● **Exercise aim**
Each record below is to be reproduced without any change.

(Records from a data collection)
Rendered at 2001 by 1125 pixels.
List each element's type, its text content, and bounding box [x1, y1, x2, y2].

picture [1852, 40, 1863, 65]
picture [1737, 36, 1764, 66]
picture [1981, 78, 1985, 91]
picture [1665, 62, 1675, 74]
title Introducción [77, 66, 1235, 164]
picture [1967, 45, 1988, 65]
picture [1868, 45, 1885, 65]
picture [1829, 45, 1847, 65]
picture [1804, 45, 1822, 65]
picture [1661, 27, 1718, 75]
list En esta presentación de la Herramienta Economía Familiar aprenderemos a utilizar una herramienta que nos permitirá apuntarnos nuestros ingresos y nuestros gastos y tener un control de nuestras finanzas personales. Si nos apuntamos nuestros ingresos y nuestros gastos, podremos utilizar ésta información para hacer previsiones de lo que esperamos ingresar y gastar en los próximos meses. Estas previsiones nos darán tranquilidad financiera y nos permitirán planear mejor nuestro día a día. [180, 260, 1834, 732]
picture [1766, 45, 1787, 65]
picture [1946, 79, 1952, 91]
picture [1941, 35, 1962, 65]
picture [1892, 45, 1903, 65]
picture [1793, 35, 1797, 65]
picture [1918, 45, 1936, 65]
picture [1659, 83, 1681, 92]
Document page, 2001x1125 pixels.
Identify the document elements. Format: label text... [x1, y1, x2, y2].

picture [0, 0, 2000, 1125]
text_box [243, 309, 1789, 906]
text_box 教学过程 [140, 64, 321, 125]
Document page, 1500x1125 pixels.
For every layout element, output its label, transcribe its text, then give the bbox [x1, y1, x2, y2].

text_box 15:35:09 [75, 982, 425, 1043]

● **Reply to the task**
Rendered at 2001 by 1125 pixels.
List each element's type, its text content, and bounding box [x1, y1, x2, y2].

picture [1852, 40, 1863, 65]
picture [1737, 36, 1764, 66]
picture [1981, 78, 1985, 91]
picture [1665, 62, 1675, 74]
title Introducción [77, 66, 1235, 164]
picture [1967, 45, 1988, 65]
picture [1868, 45, 1885, 65]
picture [1829, 45, 1847, 65]
picture [1804, 45, 1822, 65]
picture [1661, 27, 1718, 75]
list En esta presentación de la Herramienta Economía Familiar aprenderemos a utilizar una herramienta que nos permitirá apuntarnos nuestros ingresos y nuestros gastos y tener un control de nuestras finanzas personales. Si nos apuntamos nuestros ingresos y nuestros gastos, podremos utilizar ésta información para hacer previsiones de lo que esperamos ingresar y gastar en los próximos meses. Estas previsiones nos darán tranquilidad financiera y nos permitirán planear mejor nuestro día a día. [180, 260, 1834, 732]
picture [1766, 45, 1787, 65]
picture [1946, 79, 1952, 91]
picture [1941, 35, 1962, 65]
picture [1892, 45, 1903, 65]
picture [1793, 35, 1797, 65]
picture [1918, 45, 1936, 65]
picture [1659, 83, 1681, 92]
Document page, 2001x1125 pixels.
Identify the document elements. Format: label text... [x1, y1, x2, y2].

picture [0, 0, 2000, 1125]
text_box [243, 309, 1789, 906]
text_box 教学过程 [140, 64, 321, 125]
Document page, 1500x1125 pixels.
For every layout element, output its label, transcribe its text, then give the bbox [x1, y1, x2, y2].

text_box 15:35:09 [75, 982, 425, 1043]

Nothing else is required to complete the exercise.